#### WHAT TO WORK ON
**1.** Reproduce the passage of the PDF redaction article from "BT opens a text" up to and including "tried to hide.".
**2.** According to the PDF redaction article, what kinds of objects is a PDF made of? List every one.
**3.** Answer these from the PDF redaction article:
(a) In what year did Manafort's lawyers leak sealed court information about Konstantin Kilimnik?
(b) Which text extraction tool from poppler is named?
(c) What name does the writer give to the most common failure mode?

#### SOURCE EXTRACT
***
It happens constantly. The Department of Justice has done it. Manafort's lawyers did it in 2019, leaking sealed court information about Konstantin Kilimnik. Banks, law firms, and Fortune 500 companies do it every quarter. The pattern is always the same: someone draws a black rectangle in a tool that doesn't understand what redaction actually means, ships the document, and the underlying text travels with it.

This post is about why that keeps happening, what real redaction looks like under the hood, and how to verify your own documents before they leak.

What a PDF Actually Stores

A PDF is not a picture of a page. It's a structured document made of objects — fonts, content streams, images, metadata, annotations, form fields — assembled by a viewer at render time. When Acrobat shows you "Hello, world" on a page, what's stored on disk is roughly:

BT
  /F1 12 Tf
  72 720 Td
  (Hello, world) Tj
ET

BT opens a text block, the font is selected, a position is set, and Tj paints a string. The literal characters live in the content stream, separately from anything visible on screen. A viewer can show or hide things using clipping paths, layers, opacity, or stacking order — but none of that erases the underlying objects.

This is the trap. When you draw a filled black rectangle over (Hello, world), the rectangle gets appended to the content stream as another drawing operation. The string is still right there in the file, still selectable by anything that walks the object tree.

The Black Box Lie

The most common failure mode is what I'll call "black box redaction": opening a PDF in a generic editor, drawing solid rectangles over sensitive text, and saving. Visually it looks redacted. Functionally, the file still contains every character you tried to hide.

Three trivial ways the data leaks back out:

Copy-paste. Open the PDF in any viewer, drag-select the redacted region, paste into a text editor. The hidden text appears.
Text extraction tools. Run pdftotext from poppler, or any PDF text extractor, and the underlying content stream is dumped to stdout — rectangles ignored.
Search indexing. Google, Bing, and internal enterprise search will index the original text. Your "hidden" content shows up in snippets.
***
#### RECORDED DATA
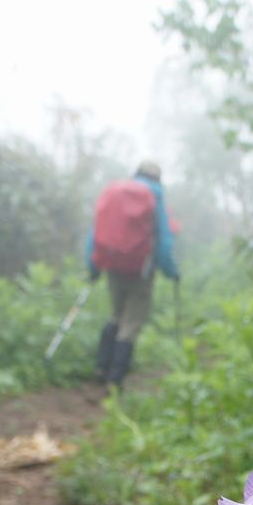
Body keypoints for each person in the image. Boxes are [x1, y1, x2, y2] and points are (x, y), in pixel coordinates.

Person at [87, 160, 180, 387]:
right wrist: (172, 272)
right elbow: (164, 241)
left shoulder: (114, 193)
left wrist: (93, 267)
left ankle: (101, 367)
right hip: (140, 270)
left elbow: (96, 232)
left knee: (116, 315)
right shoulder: (154, 196)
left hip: (112, 265)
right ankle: (115, 378)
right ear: (158, 179)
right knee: (131, 322)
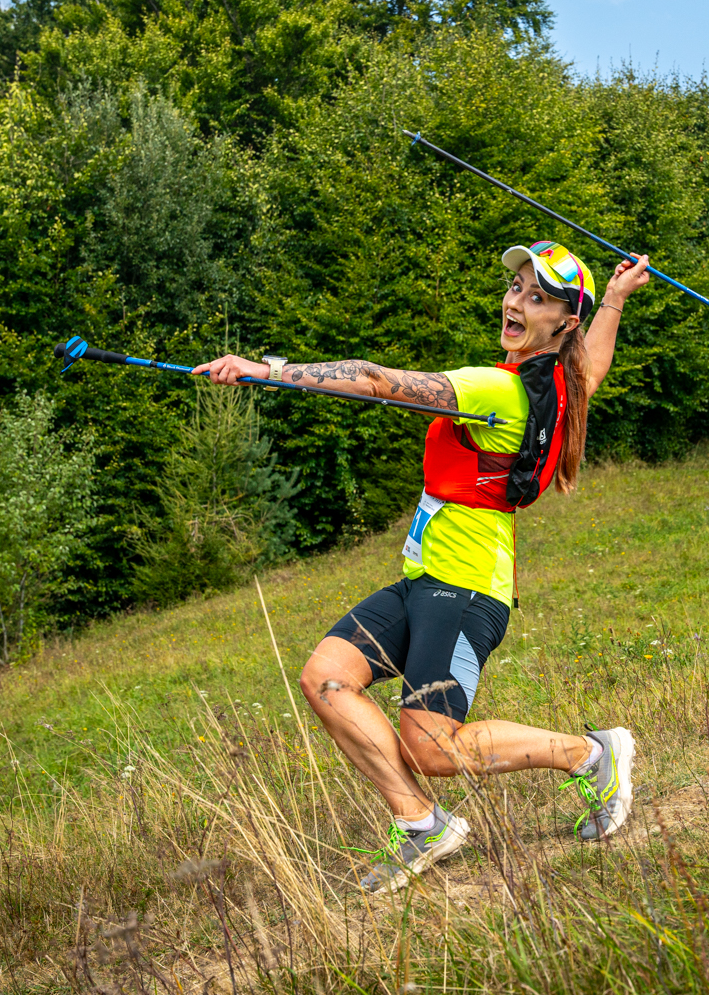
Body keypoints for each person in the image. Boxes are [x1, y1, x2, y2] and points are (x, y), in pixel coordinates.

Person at [195, 240, 652, 892]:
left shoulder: (499, 389)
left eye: (537, 297)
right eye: (516, 287)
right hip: (424, 581)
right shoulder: (559, 384)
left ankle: (591, 753)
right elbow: (593, 364)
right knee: (327, 678)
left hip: (466, 588)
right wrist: (615, 299)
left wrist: (268, 371)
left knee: (435, 747)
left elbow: (376, 382)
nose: (516, 302)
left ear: (563, 322)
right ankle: (421, 824)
***
#### ANSWER SET
**1.**
BT opens a text block, the font is selected, a position is set, and Tj paints a string. The literal characters live in the content stream, separately from anything visible on screen. A viewer can show or hide things using clipping paths, layers, opacity, or stacking order — but none of that erases the underlying objects.

This is the trap. When you draw a filled black rectangle over (Hello, world), the rectangle gets appended to the content stream as another drawing operation. The string is still right there in the file, still selectable by anything that walks the object tree.

The Black Box Lie

The most common failure mode is what I'll call "black box redaction": opening a PDF in a generic editor, drawing solid rectangles over sensitive text, and saving. Visually it looks redacted. Functionally, the file still contains every character you tried to hide.

**2.**
Fonts
Content streams
Images
Metadata
Annotations
Form fields

**3.**
(a) 2019
(b) pdftotext
(c) Black box redaction